Razia menargetkan wilayah Cilodong, Jalan Baru menuju Cikampek dan Kopo, dan dimulai pukul 21.00 Wib, dipimpin langsung Kasidaop Bayu Permadi. Sempat terjadi kejar-kejaran dengan para PSK di perkebunan jati dan petak umpet di sejumlah hotel serta warung remang-remang.

“Kami meringkus para PSK ini adalah upaya menertibkan dan menegakkan Perda sesuai undang-undang yang berlaku demi menciptakan suasana kondusif, terutamanya memberikan ketenangan di bulan Ramadhan ini.
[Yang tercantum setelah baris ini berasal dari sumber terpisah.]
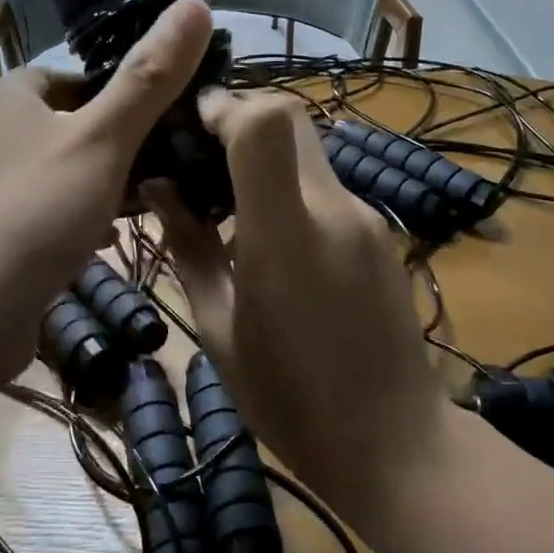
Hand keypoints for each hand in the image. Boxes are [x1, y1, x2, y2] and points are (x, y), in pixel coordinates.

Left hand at [0, 0, 212, 395]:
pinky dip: (64, 224)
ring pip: (50, 174)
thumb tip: (195, 2)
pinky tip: (91, 249)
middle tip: (155, 177)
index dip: (119, 98)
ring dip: (91, 189)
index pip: (72, 78)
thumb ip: (149, 78)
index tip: (161, 129)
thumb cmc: (32, 213)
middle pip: (62, 127)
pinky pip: (32, 215)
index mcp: (4, 95)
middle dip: (110, 150)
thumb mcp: (102, 140)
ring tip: (133, 214)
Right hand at [150, 91, 458, 531]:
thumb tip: (157, 188)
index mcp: (286, 234)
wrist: (396, 445)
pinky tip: (270, 237)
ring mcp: (367, 218)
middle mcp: (335, 208)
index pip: (267, 122)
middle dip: (240, 122)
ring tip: (225, 204)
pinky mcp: (382, 233)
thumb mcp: (219, 328)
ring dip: (264, 157)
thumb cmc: (290, 400)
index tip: (190, 126)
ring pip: (309, 151)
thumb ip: (188, 248)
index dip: (226, 108)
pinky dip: (290, 187)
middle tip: (198, 158)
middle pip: (292, 119)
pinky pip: (327, 187)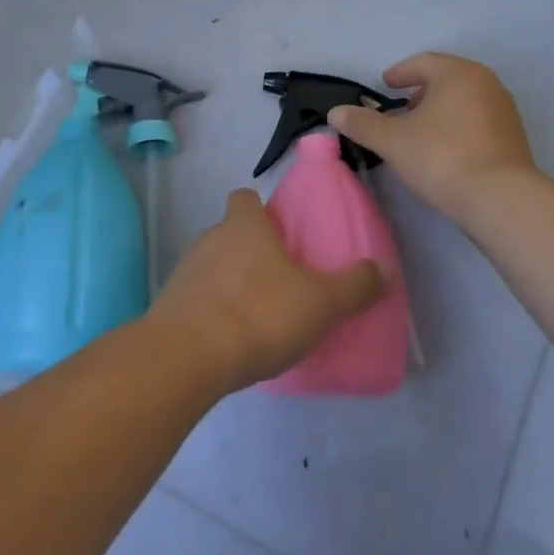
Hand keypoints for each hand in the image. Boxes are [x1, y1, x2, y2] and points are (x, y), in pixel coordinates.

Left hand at [149, 188, 385, 391]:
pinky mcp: (170, 306)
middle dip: (250, 251)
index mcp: (244, 226)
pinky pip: (197, 299)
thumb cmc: (259, 313)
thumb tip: (383, 268)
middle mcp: (210, 238)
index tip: (279, 231)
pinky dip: (212, 312)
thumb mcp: (320, 303)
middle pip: (230, 233)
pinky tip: (232, 339)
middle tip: (279, 279)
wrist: (188, 356)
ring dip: (230, 282)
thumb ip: (353, 287)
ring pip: (212, 266)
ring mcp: (185, 271)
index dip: (260, 209)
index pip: (244, 198)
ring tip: (257, 313)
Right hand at [327, 53, 535, 220]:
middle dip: (422, 91)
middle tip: (402, 109)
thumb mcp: (393, 141)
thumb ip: (362, 124)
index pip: (423, 62)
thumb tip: (335, 112)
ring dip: (441, 110)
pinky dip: (459, 126)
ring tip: (422, 132)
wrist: (501, 199)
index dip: (400, 73)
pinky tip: (446, 150)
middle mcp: (486, 83)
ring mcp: (504, 110)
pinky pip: (479, 120)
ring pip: (465, 99)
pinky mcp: (514, 137)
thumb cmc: (442, 157)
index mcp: (457, 73)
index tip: (386, 85)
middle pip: (447, 78)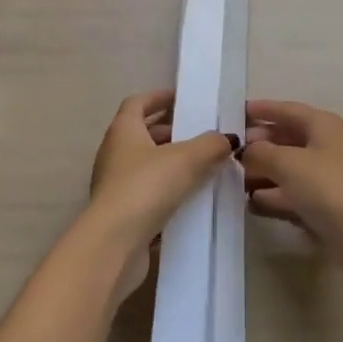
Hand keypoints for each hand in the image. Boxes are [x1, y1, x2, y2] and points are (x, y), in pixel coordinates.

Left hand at [87, 90, 233, 300]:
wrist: (114, 244)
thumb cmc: (146, 187)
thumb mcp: (186, 159)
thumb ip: (210, 145)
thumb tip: (228, 138)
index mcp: (123, 130)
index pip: (138, 103)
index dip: (159, 97)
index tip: (182, 99)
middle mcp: (114, 152)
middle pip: (142, 133)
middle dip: (170, 131)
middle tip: (200, 133)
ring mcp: (114, 184)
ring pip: (146, 165)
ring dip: (170, 162)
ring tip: (202, 165)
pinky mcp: (120, 213)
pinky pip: (147, 193)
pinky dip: (167, 190)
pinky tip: (191, 198)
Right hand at [241, 100, 342, 291]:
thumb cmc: (327, 186)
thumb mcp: (287, 163)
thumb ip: (260, 152)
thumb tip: (246, 151)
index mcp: (322, 125)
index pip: (288, 110)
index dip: (263, 110)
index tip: (236, 112)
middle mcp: (326, 147)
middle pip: (287, 139)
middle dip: (259, 144)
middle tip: (230, 152)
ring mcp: (327, 178)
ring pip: (288, 169)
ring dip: (263, 172)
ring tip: (233, 179)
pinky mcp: (325, 206)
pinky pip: (293, 194)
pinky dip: (274, 196)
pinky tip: (252, 203)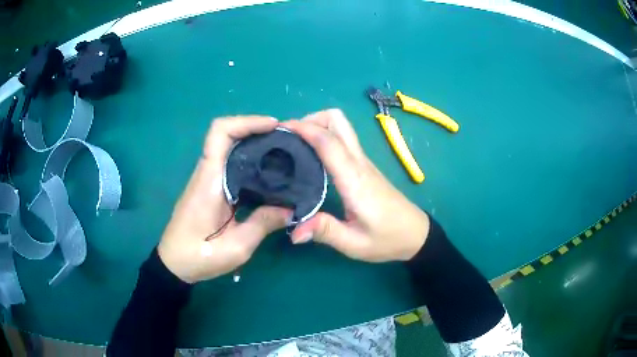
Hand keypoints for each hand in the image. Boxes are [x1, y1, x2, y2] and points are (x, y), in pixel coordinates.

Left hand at [158, 116, 289, 282]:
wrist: (173, 263)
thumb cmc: (199, 256)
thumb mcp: (236, 247)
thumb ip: (262, 225)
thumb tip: (290, 209)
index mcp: (210, 180)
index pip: (220, 133)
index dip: (247, 121)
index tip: (273, 126)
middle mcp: (206, 173)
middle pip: (227, 135)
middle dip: (256, 129)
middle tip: (285, 139)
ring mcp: (206, 179)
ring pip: (228, 147)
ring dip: (253, 142)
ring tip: (282, 152)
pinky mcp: (208, 188)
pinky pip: (228, 163)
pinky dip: (248, 158)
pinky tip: (267, 172)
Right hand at [282, 109, 429, 261]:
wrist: (416, 234)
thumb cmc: (388, 239)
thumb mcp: (355, 244)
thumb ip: (325, 232)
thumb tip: (293, 231)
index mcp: (354, 179)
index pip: (328, 142)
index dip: (304, 129)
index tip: (280, 127)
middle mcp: (359, 163)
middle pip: (338, 120)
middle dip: (311, 119)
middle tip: (289, 136)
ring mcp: (363, 163)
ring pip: (341, 127)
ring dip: (317, 126)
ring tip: (295, 144)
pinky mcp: (364, 167)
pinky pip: (343, 141)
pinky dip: (324, 137)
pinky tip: (311, 156)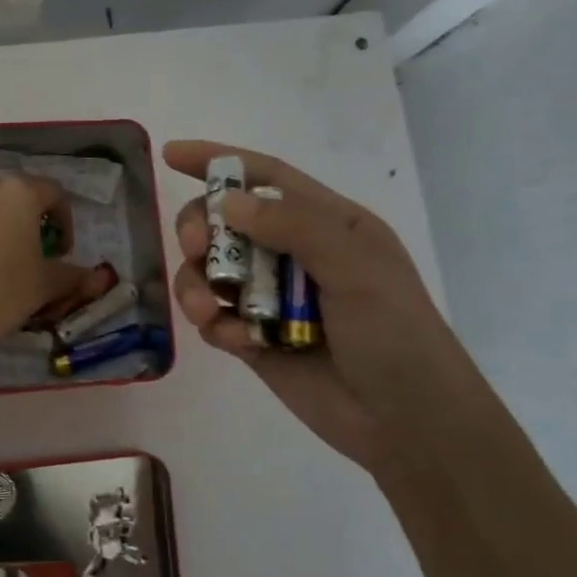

Kami juga mentertibkan sejumlah hotel dan wisma yang disinyalir menampung pasangan gelap atau belum sah,” kata Bayu Permadi.

Kasubag TU, Wahyu Mulyana memaparkan, dari sekian yang terjaring razia terdapat dua pasangan yang merupakan remaja belum menikah yang menginap di hotel.

“Semuanya kami data dan sementara ini kami memberikan pengarahan agar pelaku mendapati efek jera dan saya harap tidak ada lagi pelanggaran yang sama atau kami akan memberikan peringatan yang lebih tegas jika kembali tertangkap di kemudian hari,” tegasnya.

Sebelum itu pada Kamis pagi, Polres Purwakarta menggelar operasi Pekat (Penyakit Masyarakat) dan berhasil mengamankan 80 preman, 2 pengedar ganja. Sementara ratusan botol minuman keras dari warung remang-remang sampai pedagang keliling tanpa izin.